Task
Reproduce the listing exactly, please, with every line intact.

Dataset records
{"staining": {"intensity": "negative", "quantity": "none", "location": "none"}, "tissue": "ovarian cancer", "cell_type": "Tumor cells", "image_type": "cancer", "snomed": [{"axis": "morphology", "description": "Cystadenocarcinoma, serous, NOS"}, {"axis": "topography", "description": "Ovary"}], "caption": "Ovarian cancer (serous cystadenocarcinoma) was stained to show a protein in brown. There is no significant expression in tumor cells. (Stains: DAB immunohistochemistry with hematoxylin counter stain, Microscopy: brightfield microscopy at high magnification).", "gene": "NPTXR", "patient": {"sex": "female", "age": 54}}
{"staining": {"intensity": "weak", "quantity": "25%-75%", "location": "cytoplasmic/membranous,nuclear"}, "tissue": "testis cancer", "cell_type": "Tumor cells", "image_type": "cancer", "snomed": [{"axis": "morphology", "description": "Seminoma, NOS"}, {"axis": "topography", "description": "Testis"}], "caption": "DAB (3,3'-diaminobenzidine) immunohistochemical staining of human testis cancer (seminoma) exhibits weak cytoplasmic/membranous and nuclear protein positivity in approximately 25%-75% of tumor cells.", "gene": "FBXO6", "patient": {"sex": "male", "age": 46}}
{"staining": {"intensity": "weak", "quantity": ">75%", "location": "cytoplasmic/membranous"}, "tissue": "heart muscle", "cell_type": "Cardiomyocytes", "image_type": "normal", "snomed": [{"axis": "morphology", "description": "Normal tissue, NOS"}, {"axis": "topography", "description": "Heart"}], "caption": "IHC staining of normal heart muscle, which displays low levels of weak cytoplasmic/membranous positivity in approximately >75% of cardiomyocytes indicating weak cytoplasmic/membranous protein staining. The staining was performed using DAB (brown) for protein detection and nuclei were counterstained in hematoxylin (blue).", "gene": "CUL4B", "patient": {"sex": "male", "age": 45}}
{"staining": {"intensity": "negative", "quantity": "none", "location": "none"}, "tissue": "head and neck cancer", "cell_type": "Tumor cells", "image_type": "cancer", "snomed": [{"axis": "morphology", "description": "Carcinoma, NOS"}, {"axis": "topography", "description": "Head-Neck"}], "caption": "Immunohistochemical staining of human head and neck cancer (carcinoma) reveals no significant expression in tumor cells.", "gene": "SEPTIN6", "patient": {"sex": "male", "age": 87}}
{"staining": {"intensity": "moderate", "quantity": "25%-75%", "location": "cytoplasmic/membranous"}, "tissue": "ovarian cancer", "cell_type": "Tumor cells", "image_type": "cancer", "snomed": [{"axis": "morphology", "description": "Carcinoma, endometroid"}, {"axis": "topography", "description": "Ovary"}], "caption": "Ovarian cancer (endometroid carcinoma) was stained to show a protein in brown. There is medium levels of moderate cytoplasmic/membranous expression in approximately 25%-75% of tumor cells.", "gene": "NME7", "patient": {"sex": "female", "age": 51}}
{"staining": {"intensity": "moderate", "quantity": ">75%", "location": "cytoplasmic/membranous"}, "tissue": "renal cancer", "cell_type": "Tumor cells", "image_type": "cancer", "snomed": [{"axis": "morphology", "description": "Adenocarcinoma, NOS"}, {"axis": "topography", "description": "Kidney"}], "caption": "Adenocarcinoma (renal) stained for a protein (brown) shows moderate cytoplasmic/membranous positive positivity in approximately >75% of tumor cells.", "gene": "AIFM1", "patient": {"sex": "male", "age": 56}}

Task response
{"staining": {"intensity": "negative", "quantity": "none", "location": "none"}, "tissue": "ovarian cancer", "cell_type": "Tumor cells", "image_type": "cancer", "snomed": [{"axis": "morphology", "description": "Cystadenocarcinoma, serous, NOS"}, {"axis": "topography", "description": "Ovary"}], "caption": "Ovarian cancer (serous cystadenocarcinoma) was stained to show a protein in brown. There is no significant expression in tumor cells. (Stains: DAB immunohistochemistry with hematoxylin counter stain, Microscopy: brightfield microscopy at high magnification).", "gene": "NPTXR", "patient": {"sex": "female", "age": 54}}
{"staining": {"intensity": "weak", "quantity": "25%-75%", "location": "cytoplasmic/membranous,nuclear"}, "tissue": "testis cancer", "cell_type": "Tumor cells", "image_type": "cancer", "snomed": [{"axis": "morphology", "description": "Seminoma, NOS"}, {"axis": "topography", "description": "Testis"}], "caption": "DAB (3,3'-diaminobenzidine) immunohistochemical staining of human testis cancer (seminoma) exhibits weak cytoplasmic/membranous and nuclear protein positivity in approximately 25%-75% of tumor cells.", "gene": "FBXO6", "patient": {"sex": "male", "age": 46}}
{"staining": {"intensity": "weak", "quantity": ">75%", "location": "cytoplasmic/membranous"}, "tissue": "heart muscle", "cell_type": "Cardiomyocytes", "image_type": "normal", "snomed": [{"axis": "morphology", "description": "Normal tissue, NOS"}, {"axis": "topography", "description": "Heart"}], "caption": "IHC staining of normal heart muscle, which displays low levels of weak cytoplasmic/membranous positivity in approximately >75% of cardiomyocytes indicating weak cytoplasmic/membranous protein staining. The staining was performed using DAB (brown) for protein detection and nuclei were counterstained in hematoxylin (blue).", "gene": "CUL4B", "patient": {"sex": "male", "age": 45}}
{"staining": {"intensity": "negative", "quantity": "none", "location": "none"}, "tissue": "head and neck cancer", "cell_type": "Tumor cells", "image_type": "cancer", "snomed": [{"axis": "morphology", "description": "Carcinoma, NOS"}, {"axis": "topography", "description": "Head-Neck"}], "caption": "Immunohistochemical staining of human head and neck cancer (carcinoma) reveals no significant expression in tumor cells.", "gene": "SEPTIN6", "patient": {"sex": "male", "age": 87}}
{"staining": {"intensity": "moderate", "quantity": "25%-75%", "location": "cytoplasmic/membranous"}, "tissue": "ovarian cancer", "cell_type": "Tumor cells", "image_type": "cancer", "snomed": [{"axis": "morphology", "description": "Carcinoma, endometroid"}, {"axis": "topography", "description": "Ovary"}], "caption": "Ovarian cancer (endometroid carcinoma) was stained to show a protein in brown. There is medium levels of moderate cytoplasmic/membranous expression in approximately 25%-75% of tumor cells.", "gene": "NME7", "patient": {"sex": "female", "age": 51}}
{"staining": {"intensity": "moderate", "quantity": ">75%", "location": "cytoplasmic/membranous"}, "tissue": "renal cancer", "cell_type": "Tumor cells", "image_type": "cancer", "snomed": [{"axis": "morphology", "description": "Adenocarcinoma, NOS"}, {"axis": "topography", "description": "Kidney"}], "caption": "Adenocarcinoma (renal) stained for a protein (brown) shows moderate cytoplasmic/membranous positive positivity in approximately >75% of tumor cells.", "gene": "AIFM1", "patient": {"sex": "male", "age": 56}}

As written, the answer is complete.